Sorbonne Université

Master de Sciences & Technologies

M2 Mathématiques & Applications (Sorbonne Université)

Modèles Stochastiques de la Biologie Moléculaire

Philippe Robert INRIA

Programme :

Ce cours présente plusieurs modèles mathématiques fondamentaux de la biologie moléculaire où les phénomènes aléatoires jouent un rôle-clé. Aucune notion de biologie n’est prérequise.

On s’intéressera tout d’abord à l’expression du gène, i.e. la production de protéines dans les cellules prokaryotes (comme les bactéries). En raison du milieu désordonné du cytoplasme de ces cellules, les expériences montrent une grande variabilité du nombre de protéines d’un type donné dans les cellules d’une même culture. Les modèles dans ce contexte ont pour objectif d’identifier les paramètres de la cellule qui permettent de contrôler la variabilité de la production de protéines.

La deuxième partie s’intéressera aux phénomènes de polymérisation dans un cadre biologique. Certaines protéines à l’intérieur de la cellule ont la propriété de pouvoir s’assembler en longues fibres appelées polymères. De nombreux processus biologiques utilisent ces mécanismes qui contribuent au bon fonctionnement des cellules, pour l’élaboration du cytosquelette notamment. Dans certains cas cependant ces phénomènes peuvent être pathologiques, dans les cellules nerveuses notamment où des maladies comme celle d’Alzheimer semblent être liées à ce type de mécanismes. On observe dans les expériences in vitro que, au bout d’un temps très variable suivant les expériences, la concentration en polymères passe de la valeur 0 à une valeur élevée. Les modèles probabilistes utilisés ont pour objet de pouvoir expliquer la variabilité des phénomènes observé et d’étudier l’impact des différents paramètres sur la variance du temps de polymérisation.

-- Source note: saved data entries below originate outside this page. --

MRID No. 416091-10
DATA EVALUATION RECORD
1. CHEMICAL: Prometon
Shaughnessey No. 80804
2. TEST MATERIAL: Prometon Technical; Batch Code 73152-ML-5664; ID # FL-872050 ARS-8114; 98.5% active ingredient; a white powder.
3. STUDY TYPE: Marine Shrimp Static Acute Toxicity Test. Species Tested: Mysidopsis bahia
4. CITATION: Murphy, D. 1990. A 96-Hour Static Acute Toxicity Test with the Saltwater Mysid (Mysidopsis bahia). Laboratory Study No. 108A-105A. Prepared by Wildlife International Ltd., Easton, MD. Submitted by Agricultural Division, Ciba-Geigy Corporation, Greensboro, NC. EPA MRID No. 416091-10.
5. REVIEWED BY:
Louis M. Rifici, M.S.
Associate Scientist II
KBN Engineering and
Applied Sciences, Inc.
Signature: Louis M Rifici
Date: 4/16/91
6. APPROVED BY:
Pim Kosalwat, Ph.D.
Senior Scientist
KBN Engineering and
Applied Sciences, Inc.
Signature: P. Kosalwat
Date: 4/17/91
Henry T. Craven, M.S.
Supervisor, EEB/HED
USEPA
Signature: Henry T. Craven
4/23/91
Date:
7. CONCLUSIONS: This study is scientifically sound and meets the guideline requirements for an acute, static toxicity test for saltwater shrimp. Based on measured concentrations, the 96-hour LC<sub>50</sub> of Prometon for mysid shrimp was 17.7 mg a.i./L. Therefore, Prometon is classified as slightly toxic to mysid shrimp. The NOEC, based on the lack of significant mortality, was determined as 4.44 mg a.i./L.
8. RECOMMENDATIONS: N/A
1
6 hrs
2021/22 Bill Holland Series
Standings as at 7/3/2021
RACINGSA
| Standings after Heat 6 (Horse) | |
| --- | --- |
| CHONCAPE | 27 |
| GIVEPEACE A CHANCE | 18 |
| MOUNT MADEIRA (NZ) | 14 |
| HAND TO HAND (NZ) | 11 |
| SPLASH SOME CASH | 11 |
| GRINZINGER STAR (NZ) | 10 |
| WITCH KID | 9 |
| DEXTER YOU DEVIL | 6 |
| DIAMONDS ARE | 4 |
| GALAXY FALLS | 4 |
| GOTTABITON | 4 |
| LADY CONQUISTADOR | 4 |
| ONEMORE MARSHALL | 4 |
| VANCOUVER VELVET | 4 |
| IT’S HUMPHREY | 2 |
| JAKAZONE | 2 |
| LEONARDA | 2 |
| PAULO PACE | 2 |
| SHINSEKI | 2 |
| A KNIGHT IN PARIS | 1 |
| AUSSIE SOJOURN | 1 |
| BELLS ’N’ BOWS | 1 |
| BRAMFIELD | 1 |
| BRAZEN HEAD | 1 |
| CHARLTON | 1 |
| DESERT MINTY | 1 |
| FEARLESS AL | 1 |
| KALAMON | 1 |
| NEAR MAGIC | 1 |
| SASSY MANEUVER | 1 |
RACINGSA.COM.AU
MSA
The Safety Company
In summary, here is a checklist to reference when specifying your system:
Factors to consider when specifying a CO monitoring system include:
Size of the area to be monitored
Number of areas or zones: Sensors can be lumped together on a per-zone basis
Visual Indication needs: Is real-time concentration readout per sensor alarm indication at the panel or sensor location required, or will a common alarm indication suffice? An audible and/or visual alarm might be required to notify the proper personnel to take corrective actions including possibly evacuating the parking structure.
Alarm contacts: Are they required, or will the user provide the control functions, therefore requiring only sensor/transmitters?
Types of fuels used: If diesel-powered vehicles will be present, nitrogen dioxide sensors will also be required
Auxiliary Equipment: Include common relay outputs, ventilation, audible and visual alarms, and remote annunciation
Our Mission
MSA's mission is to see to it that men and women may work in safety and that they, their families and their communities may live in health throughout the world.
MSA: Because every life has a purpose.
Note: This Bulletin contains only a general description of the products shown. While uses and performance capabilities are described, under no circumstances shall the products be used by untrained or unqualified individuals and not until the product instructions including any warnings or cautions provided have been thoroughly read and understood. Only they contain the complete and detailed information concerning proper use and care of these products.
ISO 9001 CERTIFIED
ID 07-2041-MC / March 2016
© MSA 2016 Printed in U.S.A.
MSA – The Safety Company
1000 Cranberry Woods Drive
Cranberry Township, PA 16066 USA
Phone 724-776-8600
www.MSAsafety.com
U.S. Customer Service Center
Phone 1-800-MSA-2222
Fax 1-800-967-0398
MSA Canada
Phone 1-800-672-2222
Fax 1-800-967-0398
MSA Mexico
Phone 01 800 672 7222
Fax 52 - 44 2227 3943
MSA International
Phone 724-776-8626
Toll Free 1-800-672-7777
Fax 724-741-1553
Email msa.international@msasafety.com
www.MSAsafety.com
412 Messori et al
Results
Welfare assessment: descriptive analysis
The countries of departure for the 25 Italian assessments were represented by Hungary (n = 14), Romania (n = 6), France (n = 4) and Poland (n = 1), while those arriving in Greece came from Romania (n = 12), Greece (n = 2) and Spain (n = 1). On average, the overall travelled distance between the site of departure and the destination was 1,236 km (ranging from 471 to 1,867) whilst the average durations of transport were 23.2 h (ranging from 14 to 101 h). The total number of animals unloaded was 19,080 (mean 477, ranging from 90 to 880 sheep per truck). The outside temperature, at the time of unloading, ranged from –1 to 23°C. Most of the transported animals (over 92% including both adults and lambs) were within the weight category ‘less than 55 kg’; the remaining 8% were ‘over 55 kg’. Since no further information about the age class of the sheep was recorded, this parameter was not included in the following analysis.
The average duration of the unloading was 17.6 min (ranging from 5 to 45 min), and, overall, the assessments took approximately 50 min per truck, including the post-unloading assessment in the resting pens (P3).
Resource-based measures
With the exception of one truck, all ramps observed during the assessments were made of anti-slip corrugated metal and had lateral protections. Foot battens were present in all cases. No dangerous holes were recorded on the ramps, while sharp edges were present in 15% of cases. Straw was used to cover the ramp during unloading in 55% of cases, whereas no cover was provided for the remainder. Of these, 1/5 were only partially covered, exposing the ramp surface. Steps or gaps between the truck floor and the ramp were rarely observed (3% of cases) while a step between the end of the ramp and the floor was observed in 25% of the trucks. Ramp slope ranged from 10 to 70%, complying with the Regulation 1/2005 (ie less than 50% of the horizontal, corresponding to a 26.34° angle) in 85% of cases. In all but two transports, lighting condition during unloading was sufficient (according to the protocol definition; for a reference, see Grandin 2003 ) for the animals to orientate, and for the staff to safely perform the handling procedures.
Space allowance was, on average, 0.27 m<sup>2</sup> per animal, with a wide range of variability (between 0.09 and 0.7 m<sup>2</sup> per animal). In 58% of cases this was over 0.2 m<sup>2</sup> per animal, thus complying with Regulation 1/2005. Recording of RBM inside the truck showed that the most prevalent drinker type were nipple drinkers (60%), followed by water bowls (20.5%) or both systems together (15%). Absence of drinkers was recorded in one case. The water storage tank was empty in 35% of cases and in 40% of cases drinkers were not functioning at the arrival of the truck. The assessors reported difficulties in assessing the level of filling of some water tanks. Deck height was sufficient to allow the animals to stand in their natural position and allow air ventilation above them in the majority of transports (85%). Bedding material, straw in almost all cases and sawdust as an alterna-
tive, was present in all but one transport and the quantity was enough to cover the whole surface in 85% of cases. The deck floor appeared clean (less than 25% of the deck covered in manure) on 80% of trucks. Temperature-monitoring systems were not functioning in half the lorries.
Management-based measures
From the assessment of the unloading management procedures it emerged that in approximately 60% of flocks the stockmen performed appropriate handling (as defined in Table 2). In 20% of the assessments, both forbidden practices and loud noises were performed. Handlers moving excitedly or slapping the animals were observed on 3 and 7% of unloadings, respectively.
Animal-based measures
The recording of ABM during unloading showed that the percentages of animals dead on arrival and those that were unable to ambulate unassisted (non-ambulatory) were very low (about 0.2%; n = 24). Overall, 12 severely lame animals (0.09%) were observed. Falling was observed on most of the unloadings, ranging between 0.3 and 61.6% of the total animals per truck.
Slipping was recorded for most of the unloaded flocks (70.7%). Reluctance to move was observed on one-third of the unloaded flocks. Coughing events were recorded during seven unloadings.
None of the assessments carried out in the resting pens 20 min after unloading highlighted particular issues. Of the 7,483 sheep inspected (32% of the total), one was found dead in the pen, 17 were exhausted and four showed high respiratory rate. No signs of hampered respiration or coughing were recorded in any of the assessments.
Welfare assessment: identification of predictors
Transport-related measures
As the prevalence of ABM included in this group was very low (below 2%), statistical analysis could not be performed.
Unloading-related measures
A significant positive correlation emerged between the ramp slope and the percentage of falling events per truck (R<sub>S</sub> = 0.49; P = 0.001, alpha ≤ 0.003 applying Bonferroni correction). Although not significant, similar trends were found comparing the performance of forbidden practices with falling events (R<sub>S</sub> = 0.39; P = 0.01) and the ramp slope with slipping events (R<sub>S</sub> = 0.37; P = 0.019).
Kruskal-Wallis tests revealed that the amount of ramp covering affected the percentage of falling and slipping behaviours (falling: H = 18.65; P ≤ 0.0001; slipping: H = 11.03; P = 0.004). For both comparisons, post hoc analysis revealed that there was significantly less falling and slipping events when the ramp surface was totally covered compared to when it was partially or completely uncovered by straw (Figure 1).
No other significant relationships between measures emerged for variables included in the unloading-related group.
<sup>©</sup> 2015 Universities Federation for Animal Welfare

Les méthodes probabilistes présentées utilisent plusieurs types de techniques

qui seront rappelées lors du cours.

(1) Introduction.

(2) Expression du Gène.

(3) Modèles de la Polymérisation.

Références

[1] David F. Anderson and Thomas G. Kurtz, Stochastic analysis of biochemical systems, Mathematical Biosciences Institute Lecture Series. Stochastics in Biological Systems, vol. 1, Springer, Cham ; MBI Mathematical Biosciences Institute, Ohio State University, Columbus, OH, 2015. MR 3363610

[2] Marie Doumic, Sarah Eugène, and Philippe Robert, Asymptotics of stochastic protein assembly models, SIAM Journal on Applied Mathematics 76 (2016), no. 6, 2333–2352.

[3] Vincent Fromion, Emanuele Leoncini, and Philippe Robert, Stochastic gene expression in cells : A point process approach, SIAM Journal on Applied Mathematics 73 (2013), no. 1, 195–211.

[4] T.G. Kurtz, Averaging for martingale problems and stochastic approximation, Applied Stochastic Analysis, US-French Workshop, Lecture notes in Control and Information sciences, vol. 177, Springer Verlag, 1992, pp. 186–209.

[5] Nicolaas Godfried Van Kampen, Stochastic processes in physics and chemistry, vol. 1, Elsevier, 1992.